Jan 25, 2026, January 25, 2026

 

Foto:Teduga Kakek Musang Mendapatkan Perlawanan dari Korban wanita


VISTORBELITUNG.COM,DEPOK – Sebuah aksi bejat kembali mencoreng keselamatan transportasi publik Ibu Kota. Seorang penumpang wanita menjadi korban pelecehan seksual di dalam Kereta Rel Listrik (KRL) arah Bogor, Sabtu malam (24/1) pukul 23.19 WIB. Insiden yang terjadi di tengah keramaian penumpang ini bukan hanya kejahatan biasa, tapi tamparan keras bagi rasa aman kita semua.


Menurut informasi yang beredar dari akun @depokviral, kejadian ini berlangsung di dalam gerbong kereta yang dimana terduga pelaku melakukan gerakan aneh di belakang wanita,awalnya wanita mengira itu hanya seorang wanita tua,namun saat di konfirmasi dan dilihat orang di sampingnya ternyara benar,terduga pelaku membayangi belakang korban seperti Menggesekan (Bayangan) yang seharusnya menjadi ruang publik yang aman bagi siapa saja. Alih-alih pulang dengan tenang setelah seharian beraktivitas, korban harus mengalami trauma mendalam di tangan oknum tak bermoral yang berani beraksi di depan banyak orang.

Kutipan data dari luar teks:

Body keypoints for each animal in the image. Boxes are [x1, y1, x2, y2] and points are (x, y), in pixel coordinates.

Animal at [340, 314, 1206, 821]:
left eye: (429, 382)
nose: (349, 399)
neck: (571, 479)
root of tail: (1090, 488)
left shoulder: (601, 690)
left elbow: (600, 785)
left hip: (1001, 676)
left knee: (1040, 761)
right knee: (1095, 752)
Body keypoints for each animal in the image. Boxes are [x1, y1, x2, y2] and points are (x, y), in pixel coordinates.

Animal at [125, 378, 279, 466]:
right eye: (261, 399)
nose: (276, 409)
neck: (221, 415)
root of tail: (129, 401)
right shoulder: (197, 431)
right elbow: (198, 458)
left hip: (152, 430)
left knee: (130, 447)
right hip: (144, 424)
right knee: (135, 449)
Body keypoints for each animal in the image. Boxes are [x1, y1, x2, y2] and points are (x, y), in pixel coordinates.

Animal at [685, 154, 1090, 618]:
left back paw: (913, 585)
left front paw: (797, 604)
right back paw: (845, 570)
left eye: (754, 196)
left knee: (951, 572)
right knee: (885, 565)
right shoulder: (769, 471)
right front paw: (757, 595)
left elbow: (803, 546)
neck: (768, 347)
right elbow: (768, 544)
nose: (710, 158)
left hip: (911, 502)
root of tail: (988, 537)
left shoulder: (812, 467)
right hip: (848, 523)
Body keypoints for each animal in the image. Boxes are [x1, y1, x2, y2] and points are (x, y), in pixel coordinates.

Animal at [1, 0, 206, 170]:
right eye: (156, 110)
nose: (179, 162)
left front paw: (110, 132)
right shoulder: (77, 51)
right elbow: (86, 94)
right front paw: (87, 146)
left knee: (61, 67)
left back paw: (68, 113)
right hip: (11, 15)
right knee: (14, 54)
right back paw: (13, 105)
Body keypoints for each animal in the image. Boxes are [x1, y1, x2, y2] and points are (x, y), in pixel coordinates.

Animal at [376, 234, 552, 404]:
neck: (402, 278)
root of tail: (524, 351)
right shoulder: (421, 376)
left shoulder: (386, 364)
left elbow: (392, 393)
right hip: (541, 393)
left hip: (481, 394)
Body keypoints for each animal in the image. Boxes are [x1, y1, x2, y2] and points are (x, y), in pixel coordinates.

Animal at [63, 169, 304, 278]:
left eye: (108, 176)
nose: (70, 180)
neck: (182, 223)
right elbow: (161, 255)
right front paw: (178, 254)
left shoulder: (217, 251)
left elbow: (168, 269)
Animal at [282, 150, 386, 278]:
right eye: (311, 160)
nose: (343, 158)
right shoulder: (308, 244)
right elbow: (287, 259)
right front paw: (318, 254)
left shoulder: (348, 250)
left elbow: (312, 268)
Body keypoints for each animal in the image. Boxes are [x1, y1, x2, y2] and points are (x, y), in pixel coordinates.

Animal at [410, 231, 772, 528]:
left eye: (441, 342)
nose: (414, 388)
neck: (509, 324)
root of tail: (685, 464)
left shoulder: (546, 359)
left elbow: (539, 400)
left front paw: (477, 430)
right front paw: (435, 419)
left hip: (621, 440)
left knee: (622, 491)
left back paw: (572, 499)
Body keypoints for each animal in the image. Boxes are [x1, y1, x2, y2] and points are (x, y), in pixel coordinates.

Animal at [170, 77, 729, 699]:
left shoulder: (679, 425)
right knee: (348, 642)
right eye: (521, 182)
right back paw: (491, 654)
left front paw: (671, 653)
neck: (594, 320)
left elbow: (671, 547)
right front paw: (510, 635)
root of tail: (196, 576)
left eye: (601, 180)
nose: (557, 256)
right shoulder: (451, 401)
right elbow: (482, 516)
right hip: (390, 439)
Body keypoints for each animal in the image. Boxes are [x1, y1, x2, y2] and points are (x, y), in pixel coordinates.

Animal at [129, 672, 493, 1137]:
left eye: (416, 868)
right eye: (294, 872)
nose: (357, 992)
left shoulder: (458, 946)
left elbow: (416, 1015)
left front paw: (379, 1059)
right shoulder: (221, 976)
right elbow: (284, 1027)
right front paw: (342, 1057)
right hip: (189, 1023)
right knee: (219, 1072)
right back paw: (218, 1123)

Kejadian ini mempertegas sebuah pola mengerikan: malam hari seakan menjadi "zona bebas" bagi pelaku kejahatan seksual di transportasi umum. Di mana pengawasan? Di mana rasa kemanusiaan? Di mana keberanian kita untuk mencegah dan melindungi?


Fakta bahwa ini terjadi bukan pertama kalinya adalah bukti kegagalan sistem. Sudah terlalu banyak air mata yang tumpah, terlalu banyak korban yang trauma, sementara pelaku masih leluasa berkeliaran, merasa kebal dari hukum.


Kita harus jujur bertanya: sampai kapan perempuan harus hidup dalam ketakutan saat menggunakan fasilitas umum? Sampai kapan mereka yang pulang kerja, pulang kuliah, atau sekadar bepergian, harus waspada ekstra karena ancaman yang seharusnya tidak ada?


Ini bukan lagi soal kewaspadaan pribadi. Ini soal kegagalan kolektif dalam menciptakan ruang publik yang beradab. Setiap kali ada kejadian seperti ini dan pelaku tidak ditangkap, tidak dihukum seberat-beratnya, itu artinya kita semua membiarkan budaya kekerasan seksual tumbuh subur.


Tuntutan Nyata untuk Perubahan


1. PT KCI dan Polri harus bergerak cepat. Tidak cukup hanya dengan pernyataan sikap. Temukan pelakunya! Publik butuh hasil nyata, bukan janji.


2. Tingkatkan pengawasan nyata, baik melalui petugas keamanan yang berpatroli aktif maupun teknologi CCTV yang benar-benar berfungsi dan dimonitor.


3. Hukum yang tegas dan tidak kompromi. Pelecehan seksual adalah kejahatan serius. Pelaku harus dijerat dengan pasal maksimal agar menjadi efek jera.


4. Budayakan keberanian untuk mencegah. Seluruh elemen masyarakat, terutama penumpang lain, harus memiliki keberanian untuk bersama-sama melindungi korban dan menolak aksi bejat ini.


Setiap detik kita diam, setiap kali kita menganggap ini "biasa saja", kita turut menyuburkan ruang bagi pelaku berikutnya untuk bertindak.


Korban ini adalah anak, saudara, atau teman kita. Rasa amannya direnggut dengan paksa. Kemarahan kita hari ini harus berubah menjadi tekanan nyata untuk sistem yang lebih aman dan perlindungan yang konkret. Jangan biarkan satu nyawa lagi terluka di tempat yang seharusnya menjadi hak semua orang: merasa aman.